WASHINGTON, Oct. 2, 1999 -- Christopher Peregory, 12, was not having a good day.  His teacher at Belle View Elementary School in Fairfax County, Va., had just sent him to the principal's office for misbehaving.

Christopher pondered his fate.  The principal would not be happy to see him.  He would not be happy to see the principal.

So Christopher did what boys have been doing since schools were invented.  He beat a hasty retreat, escaping Belle View through a side door.

One thing led to another and before you know it, Chris had hopped the Washington Metro and was riding the rails. One of the stops was Washington Reagan National Airport.

That seemed like a good place to hang out for awhile, so Chris makes his way inside, past the ever-vigilant security guards who are supposed to make sure everyone has a ticket. 

But again one thing leads to another and next thing you know, Chris sees a line of travelers.  He works his way into line next to a family traveling with several kids.  The line snakes along, past the gate agent at the portal, and pretty soon, everyone is taking his or her assigned seat on a TWA flight bound for St. Louis (where all TWA flights seem to go).

Once again, Chris gets lucky.  He plops into an empty seat.

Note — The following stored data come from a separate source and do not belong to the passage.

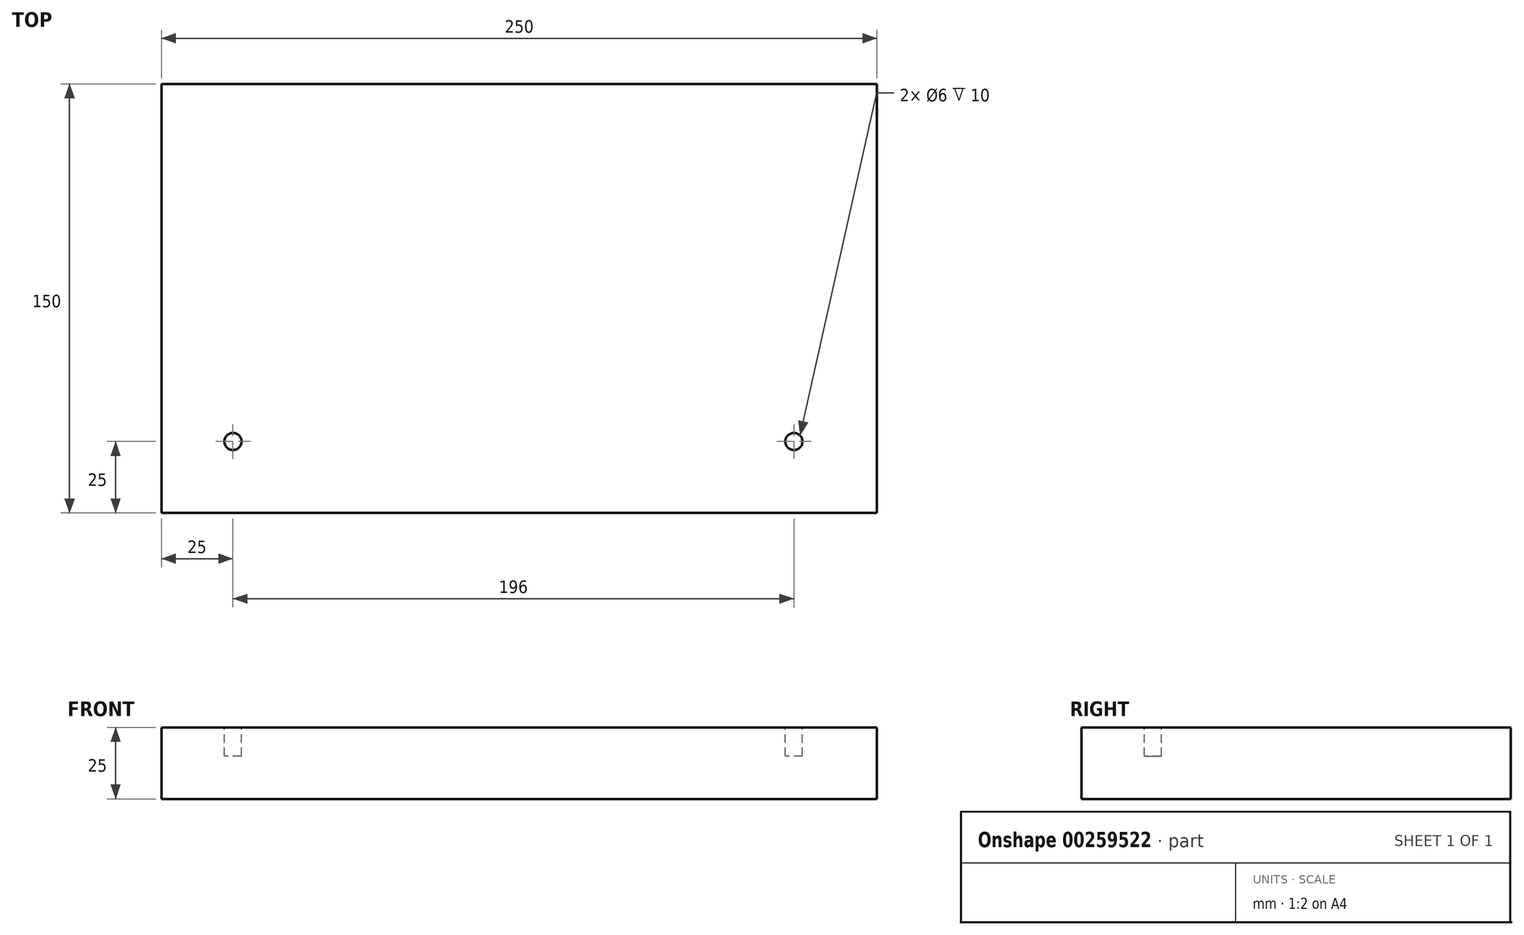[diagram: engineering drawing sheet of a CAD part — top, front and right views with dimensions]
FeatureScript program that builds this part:
annotation { "Feature Type Name" : "Feature", "Feature Type Description" : "" }
export const myFeature = defineFeature(function(context is Context, id is Id, definition is map)
    precondition{}
    {
        {
            var Q0;
            Q0=qCreatedBy(makeId("Top.planeOp"),FACE);
            var sketch = newSketch(context, id + "F0", { "sketchPlane" : qUnion([Q0])});
            skLineSegment(sketch, "E0.bottom", {"start": v(0, 0) * mm, "end": v(250, 0) * mm});
            skLineSegment(sketch, "E0.top", {"start": v(0, 150) * mm, "end": v(250, 150) * mm});
            skLineSegment(sketch, "E0.left", {"start": v(0, 0) * mm, "end": v(0, 150) * mm});
            skLineSegment(sketch, "E0.right", {"start": v(250, 0) * mm, "end": v(250, 150) * mm});
            skSolve(sketch);
        }
        {
            var Q0;
            Q0=makeQuery(id+"F0.imprint","IMPRINT",FACE,{"disambiguationData":[TD([[makeQuery(id+"F0.imprint","IMPRINT",EDGE,{"derivedFrom":sQuery(id+"F0.wireOp",EDGE,"E0.bottom")}),1.0]])]});
            extrude(context, id + "F1", {"entities" : qUnion([Q0]), "depth" : 25 * mm});
        }
        {
            var Q0;
            Q0=makeQuery(id+"F1.opExtrude","CAP_FACE",FACE,{"disambiguationData":[OSD([sQuery(id+"F0.wireOp",EDGE,"E0.bottom"),sQuery(id+"F0.wireOp",EDGE,"E0.top"),sQuery(id+"F0.wireOp",EDGE,"E0.left"),sQuery(id+"F0.wireOp",EDGE,"E0.right")])],"isStart":false});
            var sketch = newSketch(context, id + "F2", { "sketchPlane" : qUnion([Q0])});
            skPoint(sketch, "E1", {"position": v(25, 25) * mm});
            skPoint(sketch, "E2", {"position": v(221, 25) * mm});
            skLineSegment(sketch, "E3", {"start": v(25, 25) * mm, "end": v(25, 126.67) * mm, "construction": true});
            skCircle(sketch, "E4", {"center": v(25, 25) * mm, "radius": 3 * mm});
            skCircle(sketch, "E5", {"center": v(221, 25) * mm, "radius": 3 * mm});
            skSolve(sketch);
        }
        {
            var Q0;
            Q0 = qSketchRegion(id + "F2", true);
            extrude(context, id + "F3", {"entities" : qUnion([Q0]), "operationType" : NewBodyOperationType.REMOVE, "oppositeDirection" : true, "depth" : 10 * mm});
        }
    });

No one asks to see his boarding pass.  No one notices that this 12-year-old unaccompanied minor is ... well ... unaccompanied.

A stewardess pops up and perkily asks Chris if he would like a soft drink.  After that, everything is pretty much routine.  An hour or so later, Chris deplanes in St Louis, not too far from Mark Twain's Hannibal home, and realize that perhaps he has literally gone too far.

Chris calls his mom, his mom calls the school, somebody calls the police while someone else calls TWA and soon Chris is back home. 

Some questions arise from this:  How, within sight of the U.S. Capitol, does Chris enter a secure concourse and board his flight without ticket, luggage or a valid picture ID?  TWA says it was an honest mistake and compares it to shoplifting.  Also, never one to overlook a few bucks, TWA is also pondering whether or not it should try to collect the round-trip fare. 

No one seems to find it odd that Fairfax County school security is apparently so lax that kids can pretty much come, or at least go, as they please, Waco and Columbine notwithstanding. 

And as for Metro, although no one likes to admit it, fare beaters slip through the turnstiles regularly.      

And Chris' family?  They're hired a lawyer, whose comment is: "Boys will be boys."  Can't argue with that.